Stored dataset items:
···

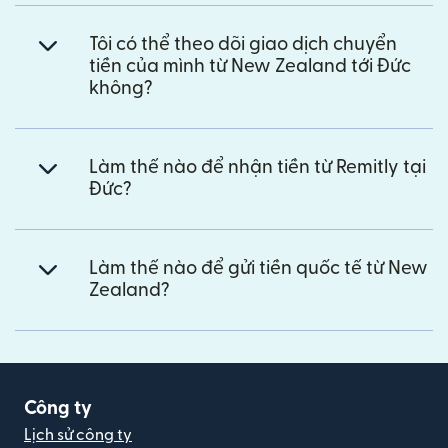
Tôi có thể theo dõi giao dịch chuyển
tiền của mình từ New Zealand tới Đức
không?
Làm thế nào để nhận tiền từ Remitly tại
Đức?
Làm thế nào để gửi tiền quốc tế từ New
Zealand?
Công ty
Lịch sử công ty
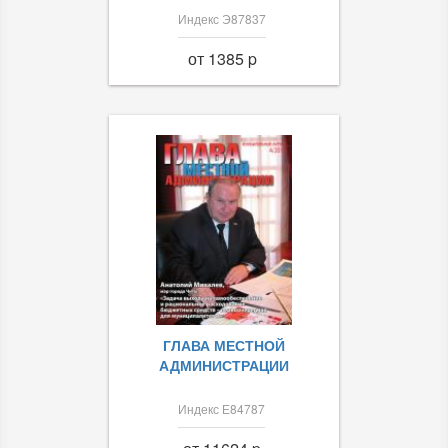
Индекс Э87837
от 1385 p
ГЛАВА МЕСТНОЙ
АДМИНИСТРАЦИИ
Индекс Е84787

···

Work to complete: What you give back must match the entries exactly, apart from the omitted pictures.

Finished exercise:
Tôi có thể theo dõi giao dịch chuyển
tiền của mình từ New Zealand tới Đức
không?
Làm thế nào để nhận tiền từ Remitly tại
Đức?
Làm thế nào để gửi tiền quốc tế từ New
Zealand?
Công ty
Lịch sử công ty
Индекс Э87837
от 1385 p
ГЛАВА МЕСТНОЙ
АДМИНИСТРАЦИИ
Индекс Е84787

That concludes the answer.